ORCA Bricking Incident – Public Announcement

ORCA Bricking Incident – Public Announcement

Hey guys, here’s another update on the situation. Hold tight and get your popcorn, cause you’re not going to believe how crazy this sh*t is.

Within 5 or 6 hours into this crisis, Saturday early afternoon, we found that this mysterious issue was a result of a ransomware time-bomb, which was secretly planted a few years ago in our bootloader by a greedy former contractor, with an intention to extract exorbitant ransom from the Company.

The perpetrator was particularly perfidious, because he kept occasional business relations with us over these last few years, as he was waiting for the code-bomb to ‘detonate’, presumably so as not to raise suspicion and hoping that he will be able to extract more ransom as our business and our market share grew.

Ransomware was programmed to ‘explode’ in a way to cause maximum crisis: it was timed so it activates on a spring Saturday, during a long weekend, when most of you should be flying, and most of our engineering team should be enjoying their well-deserved days off.

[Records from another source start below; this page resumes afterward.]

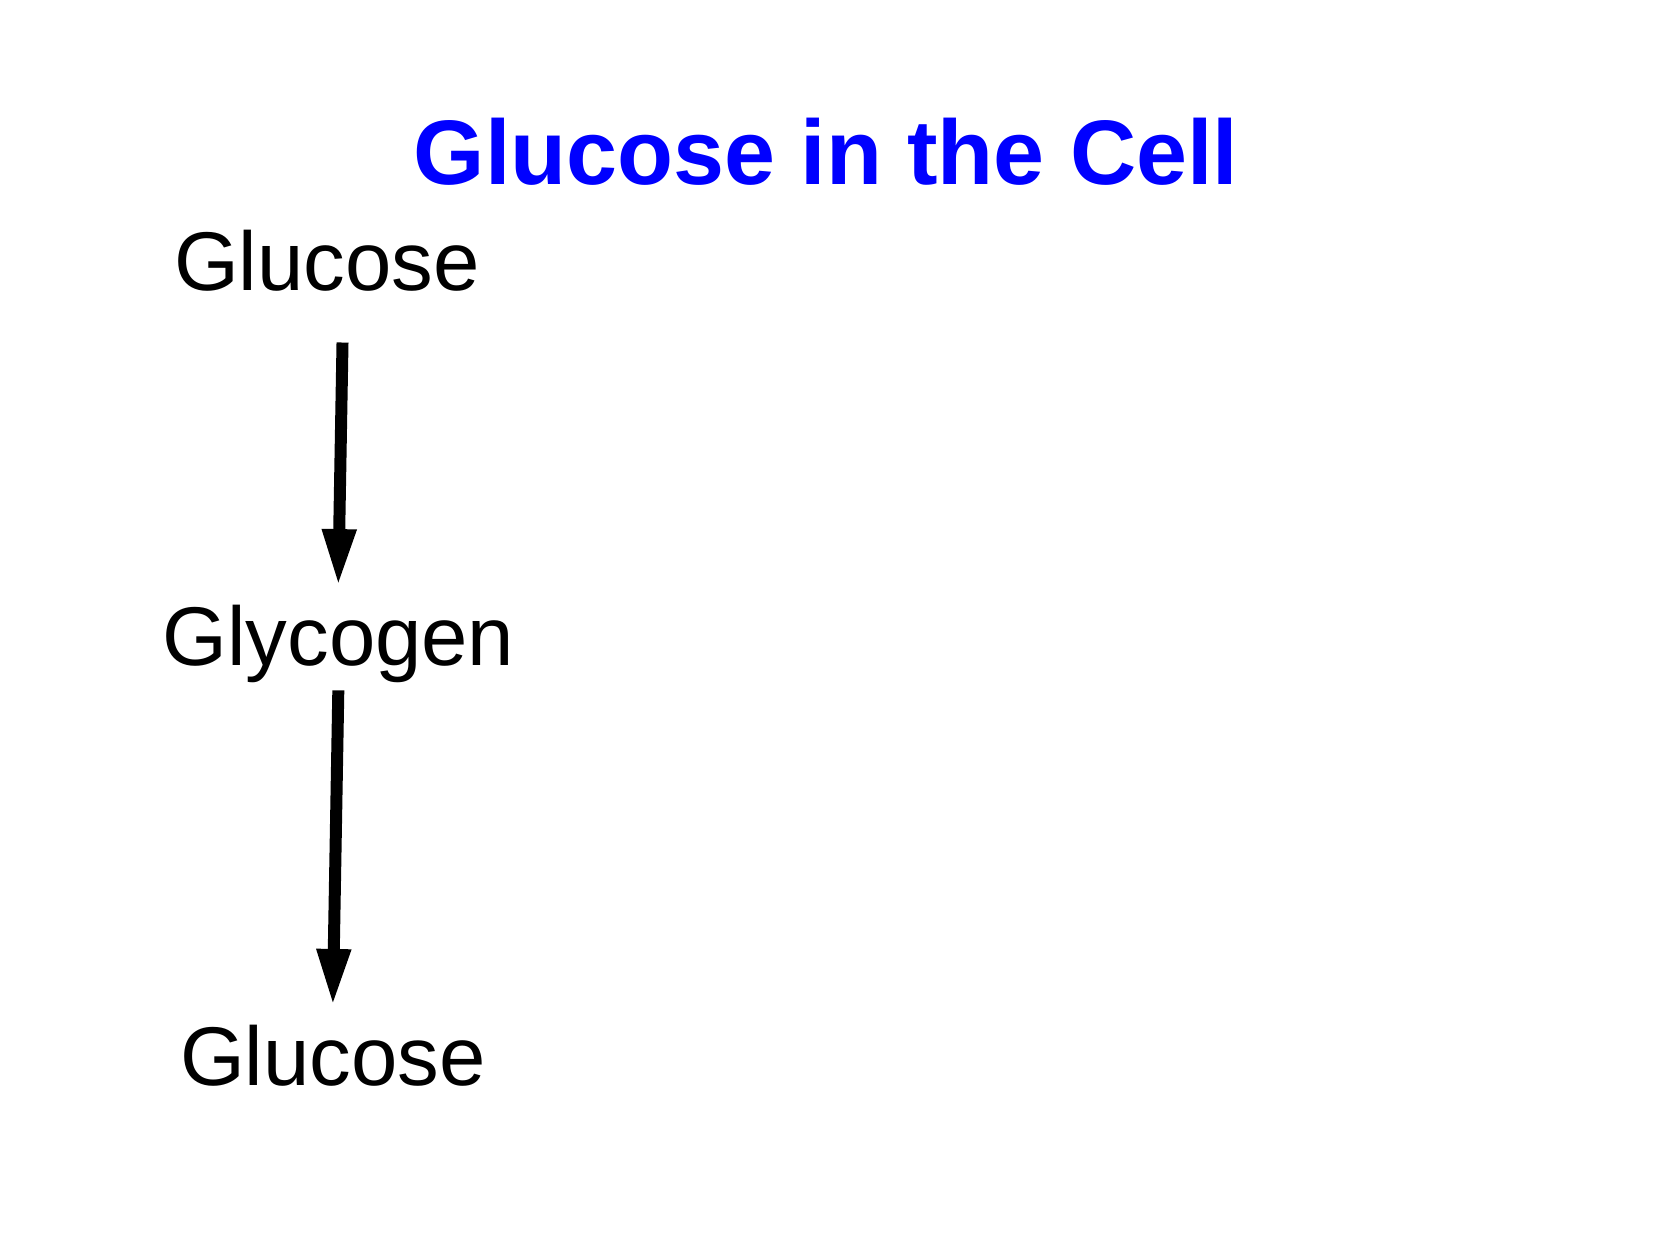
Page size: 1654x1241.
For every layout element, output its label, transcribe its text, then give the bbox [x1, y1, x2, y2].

text_box Glucose [165, 1002, 501, 1111]
text_box Glycogen [147, 582, 530, 691]
title Glucose in the Cell [82, 49, 1571, 257]
text_box Glucose [159, 207, 526, 343]
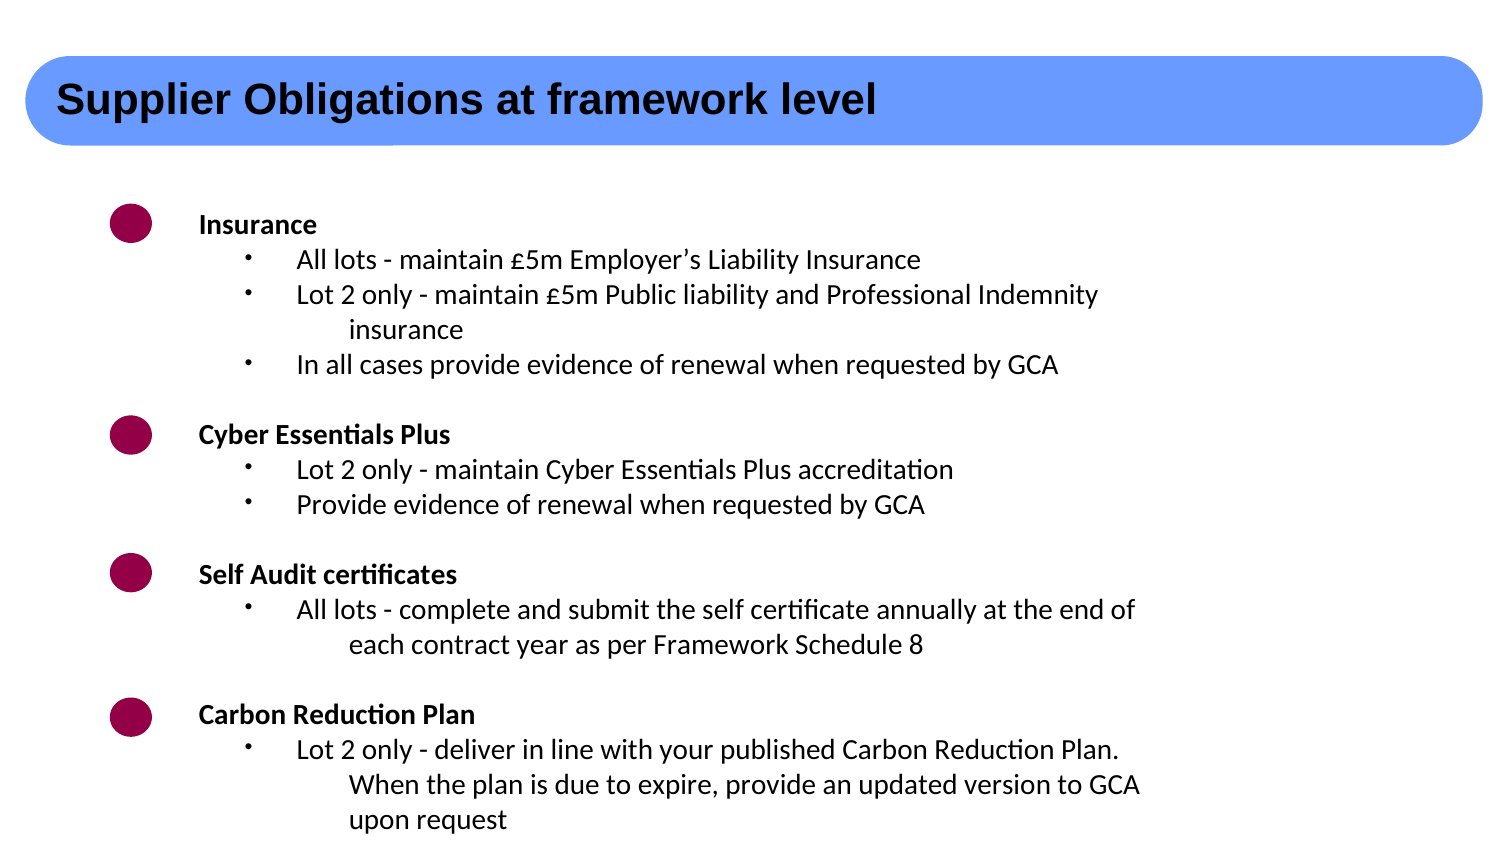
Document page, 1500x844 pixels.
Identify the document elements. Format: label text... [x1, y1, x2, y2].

Supposedly, this would put the Company in the panic mode, and give the perpetrator sufficient leverage to extort his ransom.

If, by now, you’re thinking something along the lines of “man, this has to be one of the most stupid cyber crimes ever committed in a history of cybercrime” you are probably right.

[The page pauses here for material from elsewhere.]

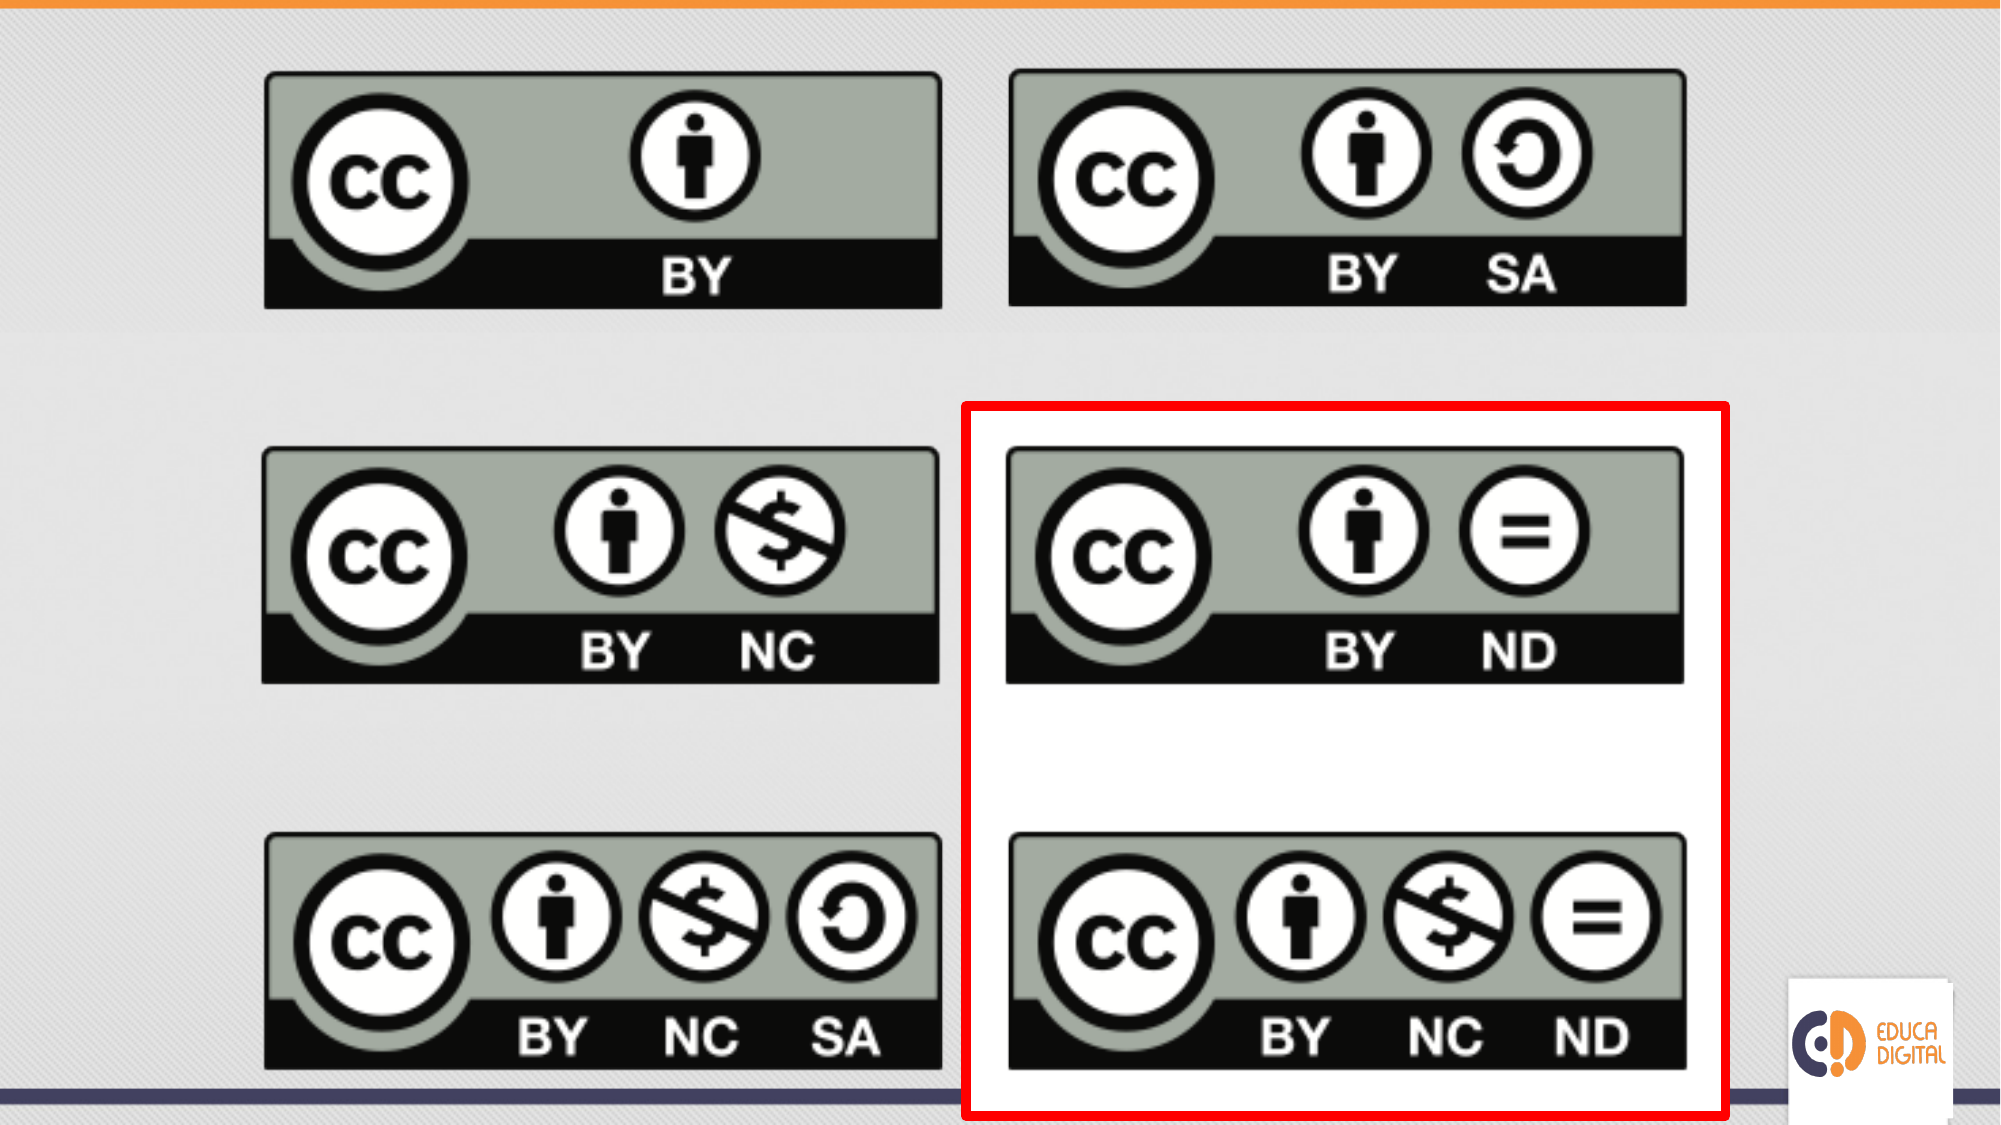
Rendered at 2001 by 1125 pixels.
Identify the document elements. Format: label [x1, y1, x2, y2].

text_box [965, 406, 1726, 1117]
picture [0, 0, 2001, 1125]
text_box [1792, 1115, 1954, 1119]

Reason for this is, we believe, the perpetrator was operating with a very simplistic worldview where, if you plan a ransomware attack, but instead of calling your ransom “ransom” you (very cunningly) call it a “license”, your ransomware time-bomb attack, all of a sudden, stops being crime.

Sadly (for the perpetrator), a crime is a crime how every you decide to label it, and it seems this started dawning on him.

We guess the perpetrator had his ‘oh shit’ moment, because we were informed that he has started panic-posting, presumably in a poorly executed damage control attempt. He posted a link with an unauthorised binary file which allegedly fixes the issues that his malware caused.

PLEASE NOTE: we strongly discourage installing any firmware not published by Orqa. Further to this: if you think of installing a “fix” consisting of a binary file posted by a person who is known to have already secretly planted a time-bomb malware in a firmware – please think again (just kidding, you don’t need to think: just DO NOT install it).

Please understand that when we received the ransom demand, we had to keep everything confidential, because in parallel with the effort of the engineering team to get you guys back flying again, our legal team was working to prepare the evidence that needs to be submitted to the authorities for criminal prosecution proceedings.

We did not want to go public with the criminal aspect of this incident so as not to jeopardise the pending legal and criminal proceedings.

However, since the perpetrator has gone public with what he did and posted what we fear is another compromised piece of firmware, we decided it is in our users’ interest to be made aware of the situation and warned about the risks of installing a likely compromised firmware on their devices.

We are working to get you guys a trusted and authorised fix ASAP.

In addition to that, our security review has found that only a fraction of the code was affected by this malware, and fixes are being done as we speak.